-- Lesetext --
◆ ◆ ◆ ◆ ◆ ◆ ◆
Der Innenministeriums-Mitarbeiter war damals Referatsleiter «Polizeiliche Grundsatz- und Einsatzangelegenheiten» bei der Bundespolizei, dem ehemaligen Bundesgrenzschutz. Heute ist der hochrangige Beamte Präsident des Bundespolizeipräsidiums.
Der US -Diplomat notierte 2007 : Der leitende Bundespolizei-Mitarbeiter betonte «die Notwendigkeit für das Einreise-Beratungsprogramm» in enger Zusammenarbeit mit der für Einreise auf dem Flughafen zuständigen Bundespolizei. Der Vertreter der Bundesregierung schlage außerdem vor, dass die US -Polizisten bei jedem «Treffer» die Bundespolizei informieren können. So könnte die Bundespolizei «ihre Entscheidung im Zusammenhang mit der Einreise [des Hochrisiko-Passagiers] überdenken, wenn erforderlich.»
Außerdem wollte der Deutsche sichergehen, dass sich die US -Polizisten auch wirklich alle Flüge in die USA vornähmen und nicht nur die der deutschen und amerikanischen Airlines. Und er wünschte auch Zugang zu den US -Datenbanken für die Bundespolizei – unter anderem, um Reisende zu checken, die gar nicht in die USA unterwegs seien.
Gern, so bot er am Ende noch an, könne er sich im Gegenzug beim Flughafen dafür einsetzen, dass die amerikanischen Polizisten einen Raum neben der deutschen Bundespolizei erhielten.
◆ ◆ ◆ ◆ ◆ ◆ ◆
-- Aufgabenstellung --
Entscheiden Sie für jede der folgenden Aussagen, ob sie mit dem Lesetext übereinstimmt, und belegen Sie Ihr Ja oder Nein mit den ausschlaggebenden Worten aus dem Text.
1. Der Beamte ist heute Präsident des Bundespolizeipräsidiums.
2. Der Deutsche wollte, dass die US-Polizisten nur die Flüge deutscher und amerikanischer Airlines überprüfen.
3. Er bot an, sich beim Flughafen für einen Raum für die amerikanischen Polizisten neben der deutschen Bundespolizei einzusetzen.
◆ ◆ ◆ ◆ ◆ ◆ ◆
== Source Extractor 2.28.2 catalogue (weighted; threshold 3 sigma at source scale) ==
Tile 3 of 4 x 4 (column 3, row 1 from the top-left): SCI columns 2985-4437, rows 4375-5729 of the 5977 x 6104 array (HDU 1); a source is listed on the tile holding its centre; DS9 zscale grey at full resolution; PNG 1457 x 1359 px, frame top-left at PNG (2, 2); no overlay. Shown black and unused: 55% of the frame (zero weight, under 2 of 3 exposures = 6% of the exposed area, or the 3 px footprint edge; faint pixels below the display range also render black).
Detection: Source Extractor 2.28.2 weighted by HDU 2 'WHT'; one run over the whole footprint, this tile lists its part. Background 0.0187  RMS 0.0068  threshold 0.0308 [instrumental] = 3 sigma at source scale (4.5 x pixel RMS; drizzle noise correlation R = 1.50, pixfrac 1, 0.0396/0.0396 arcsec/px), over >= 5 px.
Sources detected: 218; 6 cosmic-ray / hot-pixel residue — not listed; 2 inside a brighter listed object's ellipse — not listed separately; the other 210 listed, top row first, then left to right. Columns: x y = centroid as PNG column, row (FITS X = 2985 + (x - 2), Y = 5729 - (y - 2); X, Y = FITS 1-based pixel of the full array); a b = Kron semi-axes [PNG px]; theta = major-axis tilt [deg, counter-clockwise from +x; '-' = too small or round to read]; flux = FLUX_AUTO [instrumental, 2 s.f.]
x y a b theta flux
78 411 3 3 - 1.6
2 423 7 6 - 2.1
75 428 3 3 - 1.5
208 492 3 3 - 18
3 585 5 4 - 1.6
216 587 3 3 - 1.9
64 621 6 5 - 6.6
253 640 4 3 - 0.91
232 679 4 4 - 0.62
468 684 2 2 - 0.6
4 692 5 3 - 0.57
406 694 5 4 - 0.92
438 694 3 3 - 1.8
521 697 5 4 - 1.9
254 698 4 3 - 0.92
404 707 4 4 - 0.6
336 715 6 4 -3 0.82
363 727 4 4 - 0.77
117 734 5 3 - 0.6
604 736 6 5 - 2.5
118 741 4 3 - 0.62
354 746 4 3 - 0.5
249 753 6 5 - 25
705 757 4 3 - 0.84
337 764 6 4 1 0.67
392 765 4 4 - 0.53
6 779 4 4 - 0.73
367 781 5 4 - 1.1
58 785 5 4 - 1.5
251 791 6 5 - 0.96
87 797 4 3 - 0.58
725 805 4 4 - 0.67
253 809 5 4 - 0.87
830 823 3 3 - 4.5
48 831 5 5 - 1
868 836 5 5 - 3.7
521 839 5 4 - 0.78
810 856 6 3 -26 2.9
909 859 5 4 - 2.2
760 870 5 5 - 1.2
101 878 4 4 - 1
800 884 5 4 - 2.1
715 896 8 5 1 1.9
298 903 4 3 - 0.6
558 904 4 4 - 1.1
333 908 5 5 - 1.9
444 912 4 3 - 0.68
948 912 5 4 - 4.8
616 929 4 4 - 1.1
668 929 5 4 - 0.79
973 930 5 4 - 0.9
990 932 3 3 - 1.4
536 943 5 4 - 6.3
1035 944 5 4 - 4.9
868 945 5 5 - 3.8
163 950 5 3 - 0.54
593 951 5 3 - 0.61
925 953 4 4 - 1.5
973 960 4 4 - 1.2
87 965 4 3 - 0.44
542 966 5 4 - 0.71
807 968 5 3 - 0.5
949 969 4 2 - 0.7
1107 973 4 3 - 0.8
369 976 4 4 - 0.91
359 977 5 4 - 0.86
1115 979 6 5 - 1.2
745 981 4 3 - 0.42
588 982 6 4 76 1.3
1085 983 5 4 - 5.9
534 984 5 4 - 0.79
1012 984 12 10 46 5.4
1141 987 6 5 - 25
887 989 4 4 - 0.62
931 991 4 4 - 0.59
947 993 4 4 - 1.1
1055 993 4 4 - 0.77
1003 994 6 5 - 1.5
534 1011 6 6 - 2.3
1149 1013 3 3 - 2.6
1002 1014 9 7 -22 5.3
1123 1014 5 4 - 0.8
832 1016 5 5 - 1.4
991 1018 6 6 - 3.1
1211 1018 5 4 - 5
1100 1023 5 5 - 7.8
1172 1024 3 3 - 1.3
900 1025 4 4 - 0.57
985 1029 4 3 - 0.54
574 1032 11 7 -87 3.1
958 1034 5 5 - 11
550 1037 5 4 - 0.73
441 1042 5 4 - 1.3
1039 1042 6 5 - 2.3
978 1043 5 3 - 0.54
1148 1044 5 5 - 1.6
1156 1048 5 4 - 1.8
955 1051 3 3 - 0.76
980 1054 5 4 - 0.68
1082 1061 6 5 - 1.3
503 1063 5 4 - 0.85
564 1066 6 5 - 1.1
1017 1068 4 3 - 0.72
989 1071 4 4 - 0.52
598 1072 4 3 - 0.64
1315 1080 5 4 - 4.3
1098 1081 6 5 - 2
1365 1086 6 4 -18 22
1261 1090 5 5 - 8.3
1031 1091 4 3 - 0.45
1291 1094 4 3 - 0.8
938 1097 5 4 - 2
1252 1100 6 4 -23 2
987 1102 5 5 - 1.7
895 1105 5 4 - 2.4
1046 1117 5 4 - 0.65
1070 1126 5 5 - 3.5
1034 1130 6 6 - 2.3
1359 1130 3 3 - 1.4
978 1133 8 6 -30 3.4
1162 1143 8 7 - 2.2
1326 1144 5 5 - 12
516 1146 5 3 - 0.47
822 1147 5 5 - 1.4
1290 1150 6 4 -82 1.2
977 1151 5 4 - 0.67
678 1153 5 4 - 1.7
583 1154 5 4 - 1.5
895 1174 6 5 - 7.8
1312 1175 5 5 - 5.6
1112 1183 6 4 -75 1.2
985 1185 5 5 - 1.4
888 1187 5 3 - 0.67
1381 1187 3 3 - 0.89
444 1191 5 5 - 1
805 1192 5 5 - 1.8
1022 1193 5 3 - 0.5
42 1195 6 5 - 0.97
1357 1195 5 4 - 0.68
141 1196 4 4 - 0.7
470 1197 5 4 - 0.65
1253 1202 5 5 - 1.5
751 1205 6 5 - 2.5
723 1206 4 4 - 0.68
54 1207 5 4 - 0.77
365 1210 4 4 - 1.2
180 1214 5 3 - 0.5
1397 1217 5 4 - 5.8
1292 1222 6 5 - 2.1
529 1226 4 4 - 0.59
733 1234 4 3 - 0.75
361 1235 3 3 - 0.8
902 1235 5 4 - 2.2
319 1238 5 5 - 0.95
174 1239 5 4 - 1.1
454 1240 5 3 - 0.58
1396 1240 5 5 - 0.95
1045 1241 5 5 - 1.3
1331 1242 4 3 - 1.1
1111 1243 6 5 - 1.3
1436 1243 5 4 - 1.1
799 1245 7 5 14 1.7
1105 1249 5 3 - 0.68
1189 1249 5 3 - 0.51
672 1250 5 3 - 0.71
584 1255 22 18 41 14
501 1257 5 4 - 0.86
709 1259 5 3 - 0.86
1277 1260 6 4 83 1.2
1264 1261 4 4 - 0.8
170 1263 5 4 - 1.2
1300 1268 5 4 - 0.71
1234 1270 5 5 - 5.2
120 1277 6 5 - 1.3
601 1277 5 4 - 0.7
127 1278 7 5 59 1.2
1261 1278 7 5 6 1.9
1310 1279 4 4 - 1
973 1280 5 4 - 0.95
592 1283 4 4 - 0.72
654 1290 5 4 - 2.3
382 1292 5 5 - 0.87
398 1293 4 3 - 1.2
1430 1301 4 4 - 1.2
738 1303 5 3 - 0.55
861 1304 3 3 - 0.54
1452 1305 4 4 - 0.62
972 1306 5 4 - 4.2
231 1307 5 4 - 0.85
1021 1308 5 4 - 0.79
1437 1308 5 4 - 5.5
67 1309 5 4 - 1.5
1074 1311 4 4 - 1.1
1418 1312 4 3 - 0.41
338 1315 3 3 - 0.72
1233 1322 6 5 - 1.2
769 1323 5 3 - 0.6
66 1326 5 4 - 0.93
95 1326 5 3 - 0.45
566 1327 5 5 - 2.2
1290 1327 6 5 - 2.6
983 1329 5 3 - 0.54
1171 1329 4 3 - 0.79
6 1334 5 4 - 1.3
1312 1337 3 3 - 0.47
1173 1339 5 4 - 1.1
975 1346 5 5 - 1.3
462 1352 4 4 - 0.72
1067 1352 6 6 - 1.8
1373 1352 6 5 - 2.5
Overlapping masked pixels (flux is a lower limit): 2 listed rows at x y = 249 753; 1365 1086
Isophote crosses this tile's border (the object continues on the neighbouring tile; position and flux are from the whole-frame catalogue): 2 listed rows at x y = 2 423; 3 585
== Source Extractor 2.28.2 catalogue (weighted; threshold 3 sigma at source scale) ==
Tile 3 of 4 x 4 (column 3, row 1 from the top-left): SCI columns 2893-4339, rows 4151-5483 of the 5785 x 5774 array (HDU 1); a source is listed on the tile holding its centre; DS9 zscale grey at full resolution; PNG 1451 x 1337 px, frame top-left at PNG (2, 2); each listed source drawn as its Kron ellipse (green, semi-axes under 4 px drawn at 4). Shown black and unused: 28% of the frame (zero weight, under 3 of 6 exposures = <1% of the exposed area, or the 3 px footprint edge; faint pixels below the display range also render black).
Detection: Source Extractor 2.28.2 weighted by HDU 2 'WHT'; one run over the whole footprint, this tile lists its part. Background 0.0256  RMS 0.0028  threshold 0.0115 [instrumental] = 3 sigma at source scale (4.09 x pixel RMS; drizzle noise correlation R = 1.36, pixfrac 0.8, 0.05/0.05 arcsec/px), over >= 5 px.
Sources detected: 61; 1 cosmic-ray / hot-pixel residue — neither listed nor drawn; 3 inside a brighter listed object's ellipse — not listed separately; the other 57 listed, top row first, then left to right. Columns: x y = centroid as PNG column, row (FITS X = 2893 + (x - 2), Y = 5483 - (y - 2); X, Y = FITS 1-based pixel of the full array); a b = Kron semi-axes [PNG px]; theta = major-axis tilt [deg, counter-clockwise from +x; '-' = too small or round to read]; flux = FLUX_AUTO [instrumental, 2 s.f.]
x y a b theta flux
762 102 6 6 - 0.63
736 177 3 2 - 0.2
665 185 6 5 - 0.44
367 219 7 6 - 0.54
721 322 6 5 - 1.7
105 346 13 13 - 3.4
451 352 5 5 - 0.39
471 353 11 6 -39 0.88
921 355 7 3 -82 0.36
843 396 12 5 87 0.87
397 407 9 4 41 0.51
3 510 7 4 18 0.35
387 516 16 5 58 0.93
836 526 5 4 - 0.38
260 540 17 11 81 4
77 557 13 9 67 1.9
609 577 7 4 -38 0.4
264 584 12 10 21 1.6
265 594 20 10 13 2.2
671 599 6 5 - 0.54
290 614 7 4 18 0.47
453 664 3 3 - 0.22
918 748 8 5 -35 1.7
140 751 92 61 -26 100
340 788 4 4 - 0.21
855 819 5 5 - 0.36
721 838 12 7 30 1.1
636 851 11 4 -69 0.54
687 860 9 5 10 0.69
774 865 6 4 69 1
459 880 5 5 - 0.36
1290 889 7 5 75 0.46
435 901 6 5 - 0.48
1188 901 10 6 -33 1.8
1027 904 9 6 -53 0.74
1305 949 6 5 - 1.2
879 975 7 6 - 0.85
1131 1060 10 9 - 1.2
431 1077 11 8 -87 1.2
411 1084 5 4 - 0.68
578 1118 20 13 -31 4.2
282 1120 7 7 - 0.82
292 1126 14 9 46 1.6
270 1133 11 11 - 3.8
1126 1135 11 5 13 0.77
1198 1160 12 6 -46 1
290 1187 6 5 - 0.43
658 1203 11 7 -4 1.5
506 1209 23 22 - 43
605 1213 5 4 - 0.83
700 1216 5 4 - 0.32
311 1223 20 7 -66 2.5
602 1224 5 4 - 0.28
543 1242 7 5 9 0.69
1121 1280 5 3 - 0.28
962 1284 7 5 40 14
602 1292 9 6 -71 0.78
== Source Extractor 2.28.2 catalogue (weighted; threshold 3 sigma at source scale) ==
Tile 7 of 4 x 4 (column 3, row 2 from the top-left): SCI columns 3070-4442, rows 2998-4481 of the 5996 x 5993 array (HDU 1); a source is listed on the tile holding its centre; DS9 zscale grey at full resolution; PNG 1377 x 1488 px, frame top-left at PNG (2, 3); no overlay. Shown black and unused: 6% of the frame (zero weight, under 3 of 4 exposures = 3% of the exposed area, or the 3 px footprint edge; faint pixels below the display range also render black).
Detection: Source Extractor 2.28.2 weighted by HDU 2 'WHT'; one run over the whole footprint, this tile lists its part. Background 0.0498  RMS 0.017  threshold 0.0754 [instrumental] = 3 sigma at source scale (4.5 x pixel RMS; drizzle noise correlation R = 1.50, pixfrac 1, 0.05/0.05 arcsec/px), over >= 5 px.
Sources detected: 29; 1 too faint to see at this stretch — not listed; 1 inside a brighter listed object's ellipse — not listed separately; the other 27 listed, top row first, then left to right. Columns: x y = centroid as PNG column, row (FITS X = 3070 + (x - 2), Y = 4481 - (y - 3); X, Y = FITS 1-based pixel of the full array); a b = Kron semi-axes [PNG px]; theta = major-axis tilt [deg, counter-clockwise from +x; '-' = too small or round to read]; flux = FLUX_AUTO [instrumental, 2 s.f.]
◆ ◆ ◆ ◆ ◆ ◆ ◆
-- Lösung --
1. Ja: „Heute ist der hochrangige Beamte Präsident des Bundespolizeipräsidiums.“
2. Nein: „dass sich die US -Polizisten auch wirklich alle Flüge in die USA vornähmen und nicht nur die der deutschen und amerikanischen Airlines“
3. Ja: „könne er sich im Gegenzug beim Flughafen dafür einsetzen, dass die amerikanischen Polizisten einen Raum neben der deutschen Bundespolizei erhielten“